> **TEXT PASSAGE**:
/---
Figure 2. — Transforming growth factor-β1 (TGF-β1), tissue inhibitors of metalloproteinase-1/-2 (TIMP-1/-2), gp91phox and inducible nitric oxide synthase (iNOS) mRNA, and malondialdehyde (MDA) levels in the kidney. Compared to controls, TGF-β1 (a), TIMP-1 (b) and TIMP-2 (c), and gp91^phox (d) mRNA and MDA levels (f) were significantly elevated in aldosterone (ALDO)-treated rats, which was significantly attenuated by angiotensin 1–7 (Ang1-7) co-treatment. However, renal iNOS mRNA level was significantly increased in rats receiving ALDO, which was not altered by Ang1-7 co-treatment (e). ^*P < 0.05 compared to control group (CTL); ^#P < 0.05 compared to ALDO group (n = 6/group).

Collagen synthesis and degradation coexist in the remodeling tissue and their temporal equilibrium determines the collagen volume in tissue. Elevated collagen synthesis and/or suppressed collagen degradation lead to excessive accumulation of collagen in tissue undergoing remodeling. Matrix metalloproteinases are responsible for collagen degradation and matrix metalloproteinase activity is intrinsically regulated by TIMPs. Our study revealed that the expressions of renal TIMP-1 and TIMP-2 were significantly elevated in ALDO-treated rats, which was significantly attenuated in those co-treated with Ang1-7 (Figure 2b, c).

Gene expression of gp91^phox and iNOS in the kidney

Oxidative stress is involved in the pathogenesis of various diseases and plays a role in the development of tissue fibrosis.²¹ Specifically, NADPH oxidase is a multiprotein complex and is a major contributor of reactive oxygen species.²² In this study, we observed markedly increased expression of gp91^phox, a subunit of NADPH oxidase, in the kidney of ALDO-treated rats, which was significantly attenuated by Ang1-7 co-treatment (Figure 2d).

Nitric oxide is a free radical, primarily generated by nitric oxide synthase. Induction of the activated iNOS state usually occurs in an oxidative environment, and thus higher levels of nitric oxide have the greater propensity to react with superoxides leading to formation of peroxynitrite, causing cellular toxicity. It has been suggested that pathologic generation of nitric oxide through increased iNOS production may stimulate tissue fibrosis.²³ Our study revealed that iNOS expression in the kidney was significantly increased in ALDO-treated rats compared to their controls, which, however, was not altered by Ang1-7 co-treatment (Figure 2e).

MDA levels in the kidney

MDA is a marker of oxidative stress. Our study showed that compared to the control rats, renal MDA levels were elevated in ALDO-treated rats, which was significantly suppressed by Ang1-7 co-treatment (Figure 2f).
\---
Dataset excerpts:
/---
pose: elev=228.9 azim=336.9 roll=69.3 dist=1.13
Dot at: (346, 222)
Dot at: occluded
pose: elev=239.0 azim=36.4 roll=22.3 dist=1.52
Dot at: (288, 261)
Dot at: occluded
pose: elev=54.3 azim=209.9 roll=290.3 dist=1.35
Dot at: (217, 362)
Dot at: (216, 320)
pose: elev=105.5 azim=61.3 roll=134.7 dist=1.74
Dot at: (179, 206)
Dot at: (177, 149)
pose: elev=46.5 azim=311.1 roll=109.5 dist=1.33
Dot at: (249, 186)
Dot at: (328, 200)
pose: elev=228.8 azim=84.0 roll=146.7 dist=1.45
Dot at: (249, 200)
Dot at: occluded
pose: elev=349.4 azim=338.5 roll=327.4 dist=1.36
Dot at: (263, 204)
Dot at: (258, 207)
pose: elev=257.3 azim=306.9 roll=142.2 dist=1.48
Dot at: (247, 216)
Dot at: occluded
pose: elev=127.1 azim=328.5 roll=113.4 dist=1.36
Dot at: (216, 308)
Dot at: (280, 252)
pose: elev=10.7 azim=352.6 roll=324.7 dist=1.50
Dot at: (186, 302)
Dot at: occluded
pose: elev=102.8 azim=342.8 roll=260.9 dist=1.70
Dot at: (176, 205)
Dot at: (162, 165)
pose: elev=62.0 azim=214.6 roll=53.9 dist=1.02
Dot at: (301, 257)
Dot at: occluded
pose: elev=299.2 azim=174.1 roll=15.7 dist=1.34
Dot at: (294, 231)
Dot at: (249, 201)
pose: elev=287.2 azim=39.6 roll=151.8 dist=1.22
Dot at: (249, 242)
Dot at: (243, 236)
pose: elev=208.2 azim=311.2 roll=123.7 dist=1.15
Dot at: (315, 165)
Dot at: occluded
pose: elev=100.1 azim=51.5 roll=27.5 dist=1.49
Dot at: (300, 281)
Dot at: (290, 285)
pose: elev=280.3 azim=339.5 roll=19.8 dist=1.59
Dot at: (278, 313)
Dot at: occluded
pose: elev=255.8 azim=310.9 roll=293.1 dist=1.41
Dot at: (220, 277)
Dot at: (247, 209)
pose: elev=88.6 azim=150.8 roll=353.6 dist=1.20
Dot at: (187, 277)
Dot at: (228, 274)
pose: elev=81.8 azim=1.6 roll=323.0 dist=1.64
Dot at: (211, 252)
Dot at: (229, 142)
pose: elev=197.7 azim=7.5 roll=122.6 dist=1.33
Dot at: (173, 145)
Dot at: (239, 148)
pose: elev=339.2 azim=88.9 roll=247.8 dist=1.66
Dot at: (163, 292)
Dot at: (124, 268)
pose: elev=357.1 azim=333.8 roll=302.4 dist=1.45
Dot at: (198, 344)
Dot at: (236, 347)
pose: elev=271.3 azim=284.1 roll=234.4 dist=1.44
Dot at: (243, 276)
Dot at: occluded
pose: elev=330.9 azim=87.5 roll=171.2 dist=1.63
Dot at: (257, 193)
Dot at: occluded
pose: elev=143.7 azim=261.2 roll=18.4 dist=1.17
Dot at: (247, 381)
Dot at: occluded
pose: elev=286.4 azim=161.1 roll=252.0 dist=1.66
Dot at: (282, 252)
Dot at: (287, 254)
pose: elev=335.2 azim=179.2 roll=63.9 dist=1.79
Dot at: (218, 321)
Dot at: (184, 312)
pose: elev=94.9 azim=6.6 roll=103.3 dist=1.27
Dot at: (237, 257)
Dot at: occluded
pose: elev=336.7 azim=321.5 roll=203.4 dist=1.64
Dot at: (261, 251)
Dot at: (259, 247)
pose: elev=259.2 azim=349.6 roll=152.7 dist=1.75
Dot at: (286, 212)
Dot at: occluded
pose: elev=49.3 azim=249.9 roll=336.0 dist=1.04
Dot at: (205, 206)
\---
> **TASK OBJECTIVE**: Can you set down the text about kidney changes in aldosterone-treated rats above, word for word, from "Collagen synthesis and degradation" up to and including "(Figure 2b, c)."?

> **SOLUTION TO THE PROBLEM**:
Collagen synthesis and degradation coexist in the remodeling tissue and their temporal equilibrium determines the collagen volume in tissue. Elevated collagen synthesis and/or suppressed collagen degradation lead to excessive accumulation of collagen in tissue undergoing remodeling. Matrix metalloproteinases are responsible for collagen degradation and matrix metalloproteinase activity is intrinsically regulated by TIMPs. Our study revealed that the expressions of renal TIMP-1 and TIMP-2 were significantly elevated in ALDO-treated rats, which was significantly attenuated in those co-treated with Ang1-7 (Figure 2b, c).